吴伯连忙向张诚三人介绍道:“这是我以前的生死之交的好兄弟,他形白,你们就叫他白伯吧!”说完他又把张诚三人介绍给面前的老人。
当介绍完三人的时候,白伯伯一阵长吁短叹,没想到当年他离开之时,吴伯还没成婚,现在孩子却已经是大人了,特别是提到兰心是文秀兰和兰启明的孩子之后,更是激动地说不出话。
介绍完之后,白伯伯连忙对四人说道:“你看只顾着说事,我真是老糊涂了,忘了把你们请进屋里面去,走到屋里面我们再说吧。”说完向着里面走去。

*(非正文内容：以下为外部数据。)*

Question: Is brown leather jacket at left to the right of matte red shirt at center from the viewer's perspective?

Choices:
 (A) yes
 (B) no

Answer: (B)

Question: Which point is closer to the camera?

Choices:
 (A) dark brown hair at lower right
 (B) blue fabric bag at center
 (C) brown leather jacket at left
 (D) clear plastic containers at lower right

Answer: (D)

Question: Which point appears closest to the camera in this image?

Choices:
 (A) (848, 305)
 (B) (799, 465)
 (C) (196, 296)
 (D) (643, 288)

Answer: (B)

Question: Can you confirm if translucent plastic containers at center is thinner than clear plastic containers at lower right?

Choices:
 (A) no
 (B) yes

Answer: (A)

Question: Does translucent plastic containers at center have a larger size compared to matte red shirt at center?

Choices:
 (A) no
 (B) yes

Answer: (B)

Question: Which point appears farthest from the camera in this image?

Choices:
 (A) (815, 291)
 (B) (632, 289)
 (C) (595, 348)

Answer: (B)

张诚看得直皱眉头,这铺面也太小了一点,周围挂满了各式各样的衣服,而且白伯还口口声声说到屋里去坐坐,就这么个小地方,连沙发都没有,怎么坐?
张诚正在怀疑时,白伯就以行动来告诉他,他的想法错了。
只见白伯走到那面墙壁前,拨开几件衣服,露出了一个衣柜,接着他把衣柜拉到一旁,白色的墙壁出现在了他的眼前。

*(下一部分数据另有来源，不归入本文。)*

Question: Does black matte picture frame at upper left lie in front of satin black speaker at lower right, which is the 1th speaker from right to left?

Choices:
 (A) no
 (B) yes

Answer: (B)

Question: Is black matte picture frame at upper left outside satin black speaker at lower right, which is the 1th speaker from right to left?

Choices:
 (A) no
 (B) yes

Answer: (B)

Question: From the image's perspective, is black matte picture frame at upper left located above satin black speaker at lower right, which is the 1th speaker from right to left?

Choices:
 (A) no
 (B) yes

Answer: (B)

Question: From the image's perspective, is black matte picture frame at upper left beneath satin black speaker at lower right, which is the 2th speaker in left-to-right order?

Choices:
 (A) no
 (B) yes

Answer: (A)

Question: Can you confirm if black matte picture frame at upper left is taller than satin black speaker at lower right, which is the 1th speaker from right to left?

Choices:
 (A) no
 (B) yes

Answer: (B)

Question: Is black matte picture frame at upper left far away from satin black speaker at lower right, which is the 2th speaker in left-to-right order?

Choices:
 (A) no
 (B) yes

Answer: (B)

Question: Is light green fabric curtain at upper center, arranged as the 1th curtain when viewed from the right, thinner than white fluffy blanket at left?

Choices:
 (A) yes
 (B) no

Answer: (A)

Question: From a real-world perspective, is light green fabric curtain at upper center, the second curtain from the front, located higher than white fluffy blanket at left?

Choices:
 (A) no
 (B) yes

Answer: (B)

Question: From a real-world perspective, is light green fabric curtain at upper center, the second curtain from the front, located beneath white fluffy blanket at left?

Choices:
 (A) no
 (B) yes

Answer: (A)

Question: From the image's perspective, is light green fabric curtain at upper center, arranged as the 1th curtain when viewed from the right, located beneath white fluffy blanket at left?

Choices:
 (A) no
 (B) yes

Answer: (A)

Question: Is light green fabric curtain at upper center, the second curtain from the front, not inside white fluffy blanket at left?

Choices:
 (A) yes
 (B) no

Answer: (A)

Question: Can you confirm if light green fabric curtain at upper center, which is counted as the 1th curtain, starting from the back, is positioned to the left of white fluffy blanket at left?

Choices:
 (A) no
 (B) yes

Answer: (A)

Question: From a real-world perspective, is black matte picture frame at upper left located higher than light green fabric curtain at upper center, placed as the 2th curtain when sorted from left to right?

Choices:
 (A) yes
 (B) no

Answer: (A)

白色墙壁光滑平整,只是在两米高的地方有个凸点,白伯把手在那凸点上,轻轻一摁,光滑平整的墙壁,忽然间向内轻轻一陷,一扇门就出现在了他的眼前。
“这……”三人惊讶的长大了嘴巴。
白伯微微笑道:“当年我隐退时,因为得罪的仇家太多了,所以只得出此下策,你们还愣着干嘛,都进来吧!”
四人依次走了进去,白伯把衣柜拖回原来的位置,把那扇门关死之后,他才领着四人向内走去。
走了大概一分钟左右,前方又出现了一扇门,白伯把那扇门打开,几人走了进去。
四人走出进之后,发现里面很黑,只是在他们前面不远处,隐隐约约能看到一幢三层的小楼房,第一层中间那间房子中,一盏灯发出微弱的光芒。
几秒后,四人的眼睛才适应了这样的黑暗,借着远处的灯光,张诚看清楚了周围,这大概是一个院子,周围长满了枯黄的野草和几半死不活的树木棵树,不过,围墙却很高,还安上了铁丝网。
“呵呵呵,让你们见笑了,院子里没有路灯!”
“没事没事!”
……
在白伯的引领下,五人很快走进了小楼房的客厅中。客厅当中坐着一个五十多岁的妇女,那妇女见有人来,忙起身相迎,白伯连忙介绍道:“这是他的妻子,小敏!”
白伯的妻子和张诚四人寒暄了几句,在白伯的要求下,去张罗饭菜了。
一会儿,就上来了几个小菜,白伯又从屋中取出一瓶好酒和吴伯对饮了起来。
兰心和吴倩两人不喝酒,只得边聊边吃饭。
张诚虽然以前没有喝过酒,但是在两人的要求下,他还是喝了起来。
酒过三巡,菜过五味,三人聊得更起劲了。
就在这时,吴伯向白伯提出了他心中一直疑惑的问题:“当年你为什么一个人悄悄离开了,而且一离开就这么多年,害得兄弟们读你念念不忘,刚才我看你的修为……”说到这吴伯没有说下去,而是看向白伯,等他回答。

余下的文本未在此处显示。